#### DATA ENTRIES
##############################

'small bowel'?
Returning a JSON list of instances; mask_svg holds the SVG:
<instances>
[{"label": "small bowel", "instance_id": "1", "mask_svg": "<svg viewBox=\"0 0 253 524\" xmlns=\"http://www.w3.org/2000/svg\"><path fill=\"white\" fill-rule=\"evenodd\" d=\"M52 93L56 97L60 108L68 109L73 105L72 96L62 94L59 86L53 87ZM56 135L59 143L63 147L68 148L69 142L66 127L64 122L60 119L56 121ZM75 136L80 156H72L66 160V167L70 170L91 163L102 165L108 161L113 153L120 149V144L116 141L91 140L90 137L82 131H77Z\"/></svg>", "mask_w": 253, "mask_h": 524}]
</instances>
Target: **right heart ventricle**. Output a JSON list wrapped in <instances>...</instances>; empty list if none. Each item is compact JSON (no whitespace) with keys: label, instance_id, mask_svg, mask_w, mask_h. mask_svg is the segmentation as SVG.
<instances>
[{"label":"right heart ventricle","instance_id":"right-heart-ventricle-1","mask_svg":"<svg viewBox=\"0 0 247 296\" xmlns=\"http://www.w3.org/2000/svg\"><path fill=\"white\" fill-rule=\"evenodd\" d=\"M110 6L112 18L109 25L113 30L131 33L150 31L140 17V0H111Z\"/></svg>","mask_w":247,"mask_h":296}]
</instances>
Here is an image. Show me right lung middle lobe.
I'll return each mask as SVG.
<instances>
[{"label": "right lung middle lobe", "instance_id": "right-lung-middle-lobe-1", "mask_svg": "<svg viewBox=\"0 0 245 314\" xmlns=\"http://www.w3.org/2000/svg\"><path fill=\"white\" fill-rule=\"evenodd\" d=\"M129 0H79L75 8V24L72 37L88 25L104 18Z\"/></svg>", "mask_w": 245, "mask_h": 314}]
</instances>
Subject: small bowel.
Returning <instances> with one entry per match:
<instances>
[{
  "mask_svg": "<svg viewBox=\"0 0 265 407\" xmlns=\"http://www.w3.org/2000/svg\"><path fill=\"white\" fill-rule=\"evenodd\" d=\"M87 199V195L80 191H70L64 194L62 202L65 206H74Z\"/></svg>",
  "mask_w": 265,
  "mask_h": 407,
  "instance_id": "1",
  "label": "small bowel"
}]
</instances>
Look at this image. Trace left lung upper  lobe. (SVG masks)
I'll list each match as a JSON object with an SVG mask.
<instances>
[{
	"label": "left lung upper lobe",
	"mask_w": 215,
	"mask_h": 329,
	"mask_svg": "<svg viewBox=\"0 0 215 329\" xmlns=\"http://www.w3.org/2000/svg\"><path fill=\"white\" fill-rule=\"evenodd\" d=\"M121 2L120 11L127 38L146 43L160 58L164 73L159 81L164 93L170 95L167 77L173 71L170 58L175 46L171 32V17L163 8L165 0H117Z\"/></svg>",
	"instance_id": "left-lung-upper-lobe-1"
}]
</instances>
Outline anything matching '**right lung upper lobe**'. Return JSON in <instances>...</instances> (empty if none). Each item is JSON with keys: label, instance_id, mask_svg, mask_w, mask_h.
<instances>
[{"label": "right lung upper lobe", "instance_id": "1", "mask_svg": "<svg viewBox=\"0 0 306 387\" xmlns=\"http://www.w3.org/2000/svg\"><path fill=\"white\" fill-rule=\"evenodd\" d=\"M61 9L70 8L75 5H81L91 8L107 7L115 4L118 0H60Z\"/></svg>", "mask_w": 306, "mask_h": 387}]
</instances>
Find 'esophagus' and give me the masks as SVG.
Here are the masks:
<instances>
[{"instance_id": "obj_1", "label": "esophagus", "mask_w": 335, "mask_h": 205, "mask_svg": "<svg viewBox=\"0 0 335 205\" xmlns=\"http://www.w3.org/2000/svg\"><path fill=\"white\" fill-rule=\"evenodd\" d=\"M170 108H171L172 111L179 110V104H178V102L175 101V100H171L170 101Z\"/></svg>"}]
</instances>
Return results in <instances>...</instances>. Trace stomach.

##############################

#### GIVEN TASK
Update the rows from the line containing "Find 'esophagus' and" through the last of the rows by replacing "stomach" with "spleen", keeping everything else the same.

#### FINAL ANSWER
Find 'esophagus' and give me the masks as SVG.
Here are the masks:
<instances>
[{"instance_id": "obj_1", "label": "esophagus", "mask_w": 335, "mask_h": 205, "mask_svg": "<svg viewBox=\"0 0 335 205\" xmlns=\"http://www.w3.org/2000/svg\"><path fill=\"white\" fill-rule=\"evenodd\" d=\"M170 108H171L172 111L179 110V104H178V102L175 101V100H171L170 101Z\"/></svg>"}]
</instances>
Return results in <instances>...</instances>. Trace spleen.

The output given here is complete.